First Footing the Boundary Walk
We have a new long distance trail in our area, the Peak District Boundary Walk, which not surprisingly follows the boundary of the National Park. It is the brainchild of Friends of the Peak District who long ago planned the original boundary of the Park, allowing the Peak District to be the first national park to be created.
I was one of many supporters who helped survey and design the route. I wanted to call it the Peak Round Walk which is more elegant and less of a mouthful, and to use the Park’s millstone logo for waymarking, but neither of these excellent ideas found favour.
The launch date was Saturday 17 June, with an official opening ceremony in Buxton and a market and music all day.

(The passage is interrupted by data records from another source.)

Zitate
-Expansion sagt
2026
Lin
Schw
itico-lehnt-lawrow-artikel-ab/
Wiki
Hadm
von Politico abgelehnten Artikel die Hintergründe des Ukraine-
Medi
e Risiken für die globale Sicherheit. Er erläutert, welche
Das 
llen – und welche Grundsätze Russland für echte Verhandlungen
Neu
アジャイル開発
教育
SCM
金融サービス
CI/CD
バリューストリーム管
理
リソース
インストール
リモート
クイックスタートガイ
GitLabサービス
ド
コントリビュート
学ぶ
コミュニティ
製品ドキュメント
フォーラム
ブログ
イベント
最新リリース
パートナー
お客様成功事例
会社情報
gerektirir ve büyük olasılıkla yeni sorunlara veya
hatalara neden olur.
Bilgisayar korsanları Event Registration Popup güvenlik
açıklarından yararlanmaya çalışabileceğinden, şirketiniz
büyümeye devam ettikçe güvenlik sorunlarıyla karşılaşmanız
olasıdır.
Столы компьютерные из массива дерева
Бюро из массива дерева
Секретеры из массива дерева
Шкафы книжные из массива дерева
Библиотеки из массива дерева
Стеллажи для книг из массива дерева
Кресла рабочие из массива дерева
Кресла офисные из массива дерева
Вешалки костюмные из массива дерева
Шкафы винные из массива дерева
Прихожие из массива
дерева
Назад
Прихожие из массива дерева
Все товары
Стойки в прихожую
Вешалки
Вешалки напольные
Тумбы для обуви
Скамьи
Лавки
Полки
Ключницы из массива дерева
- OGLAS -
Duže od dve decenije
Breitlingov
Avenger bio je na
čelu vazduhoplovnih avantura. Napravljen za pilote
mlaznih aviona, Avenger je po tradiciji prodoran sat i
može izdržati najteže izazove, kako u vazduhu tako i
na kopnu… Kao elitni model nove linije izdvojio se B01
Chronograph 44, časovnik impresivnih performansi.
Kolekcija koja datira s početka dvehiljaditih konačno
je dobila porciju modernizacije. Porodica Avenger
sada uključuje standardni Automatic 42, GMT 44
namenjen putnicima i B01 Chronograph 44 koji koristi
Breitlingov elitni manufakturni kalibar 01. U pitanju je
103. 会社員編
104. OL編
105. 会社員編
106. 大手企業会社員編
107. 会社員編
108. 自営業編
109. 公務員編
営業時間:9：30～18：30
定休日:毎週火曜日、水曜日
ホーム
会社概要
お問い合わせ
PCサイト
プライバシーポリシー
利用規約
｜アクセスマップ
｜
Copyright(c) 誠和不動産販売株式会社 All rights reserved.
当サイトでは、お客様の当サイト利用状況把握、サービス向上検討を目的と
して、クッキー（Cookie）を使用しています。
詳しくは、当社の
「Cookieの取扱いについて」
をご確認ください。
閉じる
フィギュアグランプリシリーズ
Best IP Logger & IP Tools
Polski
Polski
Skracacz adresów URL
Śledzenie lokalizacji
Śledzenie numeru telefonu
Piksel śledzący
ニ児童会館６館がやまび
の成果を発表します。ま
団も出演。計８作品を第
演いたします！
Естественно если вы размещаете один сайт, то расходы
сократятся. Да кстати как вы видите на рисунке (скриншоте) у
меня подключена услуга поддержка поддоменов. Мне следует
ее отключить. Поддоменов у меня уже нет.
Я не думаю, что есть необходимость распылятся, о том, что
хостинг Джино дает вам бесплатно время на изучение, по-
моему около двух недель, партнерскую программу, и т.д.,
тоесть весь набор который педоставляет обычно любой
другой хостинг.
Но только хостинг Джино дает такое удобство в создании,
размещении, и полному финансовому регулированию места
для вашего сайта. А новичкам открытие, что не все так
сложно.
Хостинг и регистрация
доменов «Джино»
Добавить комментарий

Meanwhile groups of walkers were simultaneously first footing each of 20 sections of the almost 200 mile route. I led the section from Millthorpe to Beeley. There were 8 of us, 5 from the U3A but sadly no other Ramblers.
On a glorious day, we were greeted at the start by the landlord of the Royal Oak, a community pub. Millthorpe’s most famous son (from nearby anyway) is GHB Ward, a founder member of the British Labour Party and legendary walking pioneer. The route follows the road west, then through woods and up to Shillito Wood where there is a well preserved wayside cross. These crosses were erected between the 9th and 15th centuries to guide travellers and remind them of the all pervasive presence and protection of God. We were pleased to rest there out of the sun.
You have to walk on the road then to get to Curbar crossroads. An off-road route would go across Leash Fen (access land), site of an ancient sunken village, but I had tried to find a route across and soon realised why the village sank.
Next it is up to and along Birchen Edge, with great views. You pass Nelson’s Monument, a poor thin little pillar, and three large boulders with his ships’ names engraved on them – Victory, Defiance & Royal Soverin – more impressive. Eventually you drop down steeply to a track leading to the Robin Hood on the A619. Then it’s over the road and along a quirky permissive path on the other side of the valley and up to the aqueduct which supplies the water for the Emperor Fountain at Chatsworth.
Nelson’s Three Ships
A long uphill track takes you to Hob Hurst House which is the only square Bronze Age barrow in Britain. It was one of the first ancient monuments to be officially protected. There are stones marked VR at each corner. Hob Hurst was a hobgoblin, some say friendly and some say fearsome. I’ve yet to meet him to find out which.
Then it’s downhill all the way (that’s leaderspeak, believe it at your peril) to Hell Bank Plantation and a lovely walk down through woods above a ravine to Beeley. The Old Smithy Café was waiting to welcome us, and we were well ready to be welcomed. Tea, coffee, ice cream and certificates all round. An excellent day.
No-one has yet walked the whole route. Now there’s a challenge!